Lesley Trotter Case: ‘Items of Interest’ Discovered At Rubbish Tip Not Linked to Toowong Woman

Heaps of “items of interest” found at a waste site in Swanbank in Ipswich have been confirmed as unrelated to Lesley Trotter, the 78-year-old Toowong woman whose disappearance in late March has prompted a massive police search.



Investigators said that the preliminary examination of the items of interest discovered at the rubbish tip were not tied to the ongoing investigations and that efforts to find Ms Trotter’s body will continue. 

The Toowong woman disappeared on 28 March 2023 while her wallet, mobile phone and car were still at home. The police believe that she was killed around midnight and her body was dumped inside a wheelie bin, which was collected and compacted at two possible landfill sites. 

Police started their search in Swanbank, where 3,000 tonnes of waste had to be sifted thoroughly, using rakes and other tools, from a landfill measuring 30 centimetres deep. Until her body is recovered, the police plan to examine over 200 tonnes of rubbish daily. Det Supt Massingham said that the process might take more than three weeks. Once recovered, Ms Trotter’s remains will still undergo forensic examination.

Meanwhile, Ms Trotter’s neighbours told “A Current Affair” that she was always “out and about” in their neighbourhood despite her age. They said they were shocked to learn about the strange circumstances surrounding her death.

“Toowong’s a very nice suburb (with) a lot of affluent people and properties,” said one neighbour, Kirby. “(It’s) very scary to think about what the sinister implications could be of this case.” 

Ms Trotter was planning to move to a retirement facility after selling her unit, where she had lived for over 40 years.



Published 24-April-2023

Lesley Trotter Update: Missing Toowong Woman’s Body Dumped in Bin Collected By Rubbish Truck

Investigators from the Queensland Police Service are convinced that the body of the missing Toowong woman, Lesley Trotter, was dumped inside a wheelie bin, which was collected by a rubbish truck on the day of her disappearance.



After almost two weeks of investigations, the focus has shifted to locating her body in two possible dump sites in Rosedale and Swanbank, now under quarantine. The truck first took the bins to the Nudgee transfer station, where wastes are usually compressed before being taken to the dump sites.

The police could not yet say how they were convinced the Toowong woman has died. According to reports, traces of blood were discovered in the bin area of Ms Trotter’s unit complex in Toowong. Forensic samples were taken for further examination.

“It was evident she was deceased. Due to the positioning of the body, we can’t rule out foul play,” Queensland Police Detective Superintendent Andrew Massingham said.

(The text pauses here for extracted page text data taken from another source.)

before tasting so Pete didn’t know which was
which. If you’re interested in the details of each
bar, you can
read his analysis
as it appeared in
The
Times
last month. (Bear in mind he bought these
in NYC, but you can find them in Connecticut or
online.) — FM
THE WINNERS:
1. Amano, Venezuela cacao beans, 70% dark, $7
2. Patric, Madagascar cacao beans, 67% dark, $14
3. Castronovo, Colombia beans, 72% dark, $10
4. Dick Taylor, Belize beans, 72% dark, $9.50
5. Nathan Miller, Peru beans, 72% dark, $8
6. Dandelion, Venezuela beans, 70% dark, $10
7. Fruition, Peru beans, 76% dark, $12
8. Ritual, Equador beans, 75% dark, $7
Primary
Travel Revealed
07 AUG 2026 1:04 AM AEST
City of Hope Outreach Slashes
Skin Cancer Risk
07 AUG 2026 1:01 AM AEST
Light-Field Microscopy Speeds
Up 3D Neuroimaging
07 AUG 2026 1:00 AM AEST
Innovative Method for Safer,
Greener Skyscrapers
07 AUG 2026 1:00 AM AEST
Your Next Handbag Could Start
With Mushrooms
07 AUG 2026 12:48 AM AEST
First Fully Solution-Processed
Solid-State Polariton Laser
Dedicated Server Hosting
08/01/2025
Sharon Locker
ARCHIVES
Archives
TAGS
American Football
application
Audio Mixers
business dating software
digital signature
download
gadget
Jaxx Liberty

Two crime scenes were set up close to her unit block in Merivale St, Toowong. Police have not ruled out the possibility that the 78-year-old’s disappearance may be tied to a neighbourhood recycling dispute. 

Ms Trotter was last in touch with her family before noon on 27 March 2023. They called the police when they did not find her at home during their visit the next day. 

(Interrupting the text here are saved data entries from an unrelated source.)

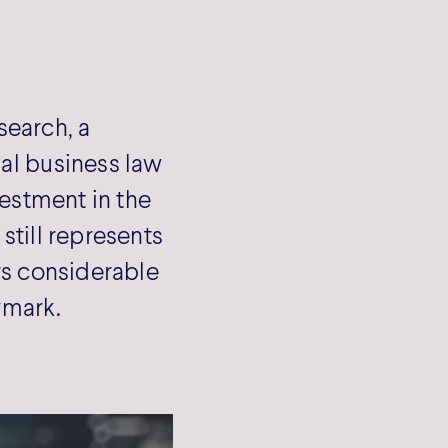
search, a
nal business law
vestment in the
still represents
ers considerable
wmark.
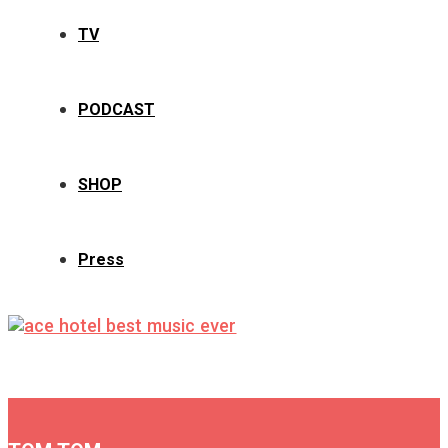
TV
PODCAST
SHOP
Press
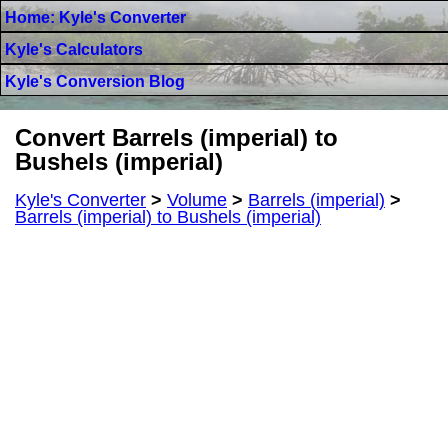
Home: Kyle's Converter
Kyle's Calculators
Kyle's Conversion Blog
Convert Barrels (imperial) to
Bushels (imperial)
Kyle's Converter
>
Volume
>
Barrels (imperial)
>
Barrels (imperial) to Bushels (imperial)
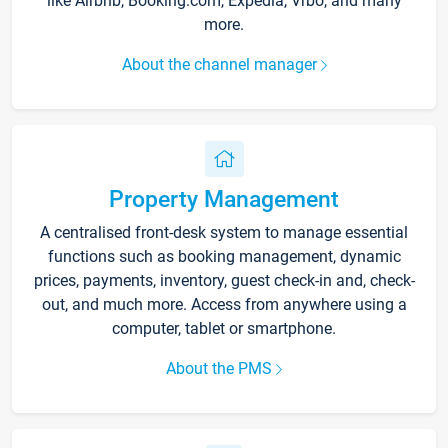
like Airbnb, Booking.com, Expedia, Vrbo, and many
more.
About the channel manager
Property Management
A centralised front-desk system to manage essential
functions such as booking management, dynamic
prices, payments, inventory, guest check-in and, check-
out, and much more. Access from anywhere using a
computer, tablet or smartphone.
About the PMS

When the police checked, they discovered that Ms Trotter left her mobile and wallet behind. Also, her car was still in the garage. A large-scale search then followed. 

Despite finding no traces of a body, senior officers of the investigation concluded on 7 April 2023 that Ms Trotter, may have died close to her Toowong unit on Maryvale St between midnight on Monday, 27 March, and midday on Tuesday, 28 March.  

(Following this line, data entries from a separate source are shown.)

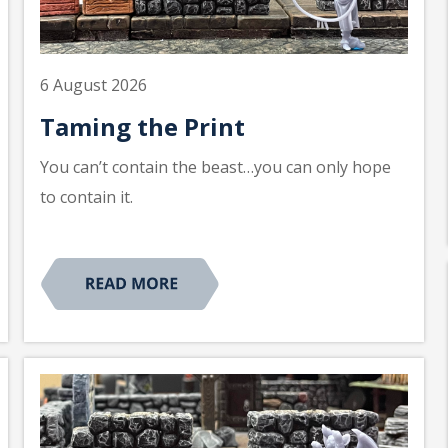
6 August 2026
Taming the Print
You can’t contain the beast…you can only hope
to contain it.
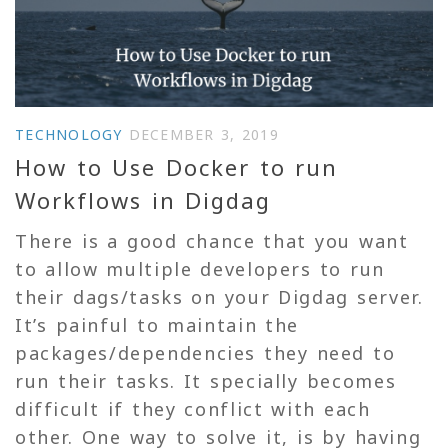
TECHNOLOGY
DECEMBER 3, 2019
How to Use Docker to run
Workflows in Digdag
There is a good chance that you want
to allow multiple developers to run
their dags/tasks on your Digdag server.
It’s painful to maintain the
packages/dependencies they need to
run their tasks. It specially becomes
difficult if they conflict with each
other. One way to solve it, is by having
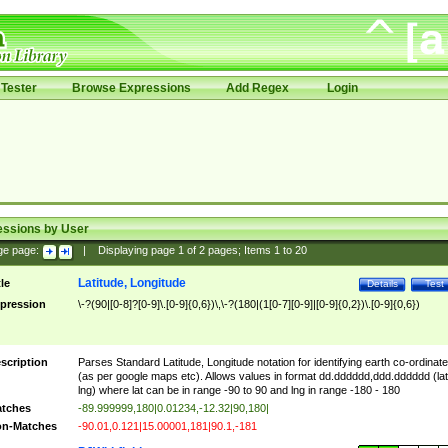
Tester
Browse Expressions
Add Regex
Login
essions by User
ge page:
|
Displaying page
1
of
2
pages; Items
1
to
20
Latitude, Longitude
tle
Details
Test
pression
\-?(90|[0-8]?[0-9]\.[0-9]{0,6})\,\-?(180|(1[0-7][0-9]|[0-9]{0,2})\.[0-9]{0,6})
scription
Parses Standard Latitude, Longitude notation for identifying earth co-ordinat
(as per google maps etc). Allows values in format dd.dddddd,ddd.dddddd (lat
lng) where lat can be in range -90 to 90 and lng in range -180 - 180
tches
-89.999999,180|0.01234,-12.32|90,180|
n-Matches
-90.01,0.121|15.00001,181|90.1,-181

“Two crime scenes have been established at the Maryvale Street unit complex where Lesley resides,” the QPS said. “Police appeal to anyone with relevant dashcam vision or CCTV, particularly between 5am and 7am on Tuesday, March 28, to come forward.” 

Mr Massingham said during the press conference that Ms Trotter was in the habit of sorting through her neighbours’ rubbish bins to recycle waste. 

“Whether that’s created some angst amongst the tenants, we’re working through that at the moment,” Mr Massingham said. “That’s one line of inquiry we’re following. We have not ruled out that this activity in some way is linked to her death.” 

Ms Trotter, a retired teacher, was looking forward to moving to a retirement village.